======== EXCERPT ========
Thus when an aerosol manufacturer claims a certain particle size using the standard aqueous ingredient DTPA, and that their aerosol is ‘superior in alveolar deposition’ the figure and the claim is effectively meaningless as it only refers to the size at generation, not after it reaches equilibrium with the super-saturated vapour in the bronchial tree only a little way up (down) the ‘trunk’. It is inconceivable that in patients with COPD, the PI for a DTPA aerosol would be anything like the value for Technegas. But it is the PI that really matters in terms of imaging the ventilation of all your patients. Even inhalation of a good quality insect spray loaded with DTPA will generate a reasonable looking image in healthy lungs!
It is not really necessary to quantify the comparison between ‘wet’ aerosols and Technegas via the PI. If you need to validate the point, a simple test can be done in the course of a regular study investigating PE, and will only require the informed consent of the patient. On a patient with known COPD, administer 0.5 the standard activity with Technegas and take a single PA view for double the imaging time, then administer the remaining dose with the aerosol, and re-image to acquire about double the total counts of image 1. Subtract the decay corrected original Technegas counts and compare the first and last images.
Friedlander SK. Smoke, Dust and Haze (fundamentals of aerosol behavior). Publ. Wiley 1977, p4.
Dolovich MB, Sanchis J, Rossman C, Newhouse MT. J Appl Physiol 1976: 40; 468-471.
Crawford ABH, Davison A, Amis TC, Engel LA. Eur Respir J 1990: 3;686-692.
======== RECORD EXTRACTS ========
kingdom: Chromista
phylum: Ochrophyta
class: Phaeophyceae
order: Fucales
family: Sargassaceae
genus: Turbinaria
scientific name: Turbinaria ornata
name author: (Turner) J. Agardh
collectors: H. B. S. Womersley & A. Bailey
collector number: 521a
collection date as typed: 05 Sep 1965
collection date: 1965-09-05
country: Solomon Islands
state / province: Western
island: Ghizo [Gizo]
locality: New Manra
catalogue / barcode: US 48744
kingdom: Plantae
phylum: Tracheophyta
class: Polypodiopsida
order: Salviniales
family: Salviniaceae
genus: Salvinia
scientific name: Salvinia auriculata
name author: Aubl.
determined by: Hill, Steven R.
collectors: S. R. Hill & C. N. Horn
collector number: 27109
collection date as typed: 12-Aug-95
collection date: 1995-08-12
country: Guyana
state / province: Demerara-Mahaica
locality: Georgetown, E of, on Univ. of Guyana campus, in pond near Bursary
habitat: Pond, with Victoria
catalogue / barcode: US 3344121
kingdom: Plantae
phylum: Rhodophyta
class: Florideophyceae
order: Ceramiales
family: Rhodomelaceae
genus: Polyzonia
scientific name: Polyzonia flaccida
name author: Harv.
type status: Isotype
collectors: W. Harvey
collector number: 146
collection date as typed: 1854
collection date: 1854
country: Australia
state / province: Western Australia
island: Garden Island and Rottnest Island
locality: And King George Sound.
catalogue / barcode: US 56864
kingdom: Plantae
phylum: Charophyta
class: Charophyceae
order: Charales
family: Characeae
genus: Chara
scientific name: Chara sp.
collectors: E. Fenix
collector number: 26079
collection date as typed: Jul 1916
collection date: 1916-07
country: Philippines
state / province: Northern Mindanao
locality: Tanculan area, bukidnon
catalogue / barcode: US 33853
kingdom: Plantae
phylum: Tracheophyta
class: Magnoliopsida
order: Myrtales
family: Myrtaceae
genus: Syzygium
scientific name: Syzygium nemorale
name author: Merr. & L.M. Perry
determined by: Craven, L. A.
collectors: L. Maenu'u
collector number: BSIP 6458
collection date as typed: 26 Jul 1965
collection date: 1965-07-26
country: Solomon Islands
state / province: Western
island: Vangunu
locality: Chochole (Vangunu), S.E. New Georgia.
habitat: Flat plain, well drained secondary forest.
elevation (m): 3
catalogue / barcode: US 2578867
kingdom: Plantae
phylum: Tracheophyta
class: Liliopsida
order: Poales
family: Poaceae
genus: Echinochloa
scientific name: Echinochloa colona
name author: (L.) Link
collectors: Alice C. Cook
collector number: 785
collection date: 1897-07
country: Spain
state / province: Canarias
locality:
========
_QUESTIONS TO ANSWER_.
[1] Update the part of the Technegas excerpt that starts at the words "It is not really" and ends after "Wiley 1977, p4.", changing "informed consent" to "written consent".
[2] Answer these from the Technegas excerpt:
(a) What is named as the standard aqueous ingredient used in aerosols?
(b) In the suggested test, what fraction of the standard activity is given first with Technegas?
(c) Which publisher and year are listed for Smoke, Dust and Haze?

_ANSWERS FOR EACH ITEM_.
[1]
It is not really necessary to quantify the comparison between ‘wet’ aerosols and Technegas via the PI. If you need to validate the point, a simple test can be done in the course of a regular study investigating PE, and will only require the written consent of the patient. On a patient with known COPD, administer 0.5 the standard activity with Technegas and take a single PA view for double the imaging time, then administer the remaining dose with the aerosol, and re-image to acquire about double the total counts of image 1. Subtract the decay corrected original Technegas counts and compare the first and last images.
Friedlander SK. Smoke, Dust and Haze (fundamentals of aerosol behavior). Publ. Wiley 1977, p4.

[2]
(a) DTPA
(b) 0.5
(c) Wiley, 1977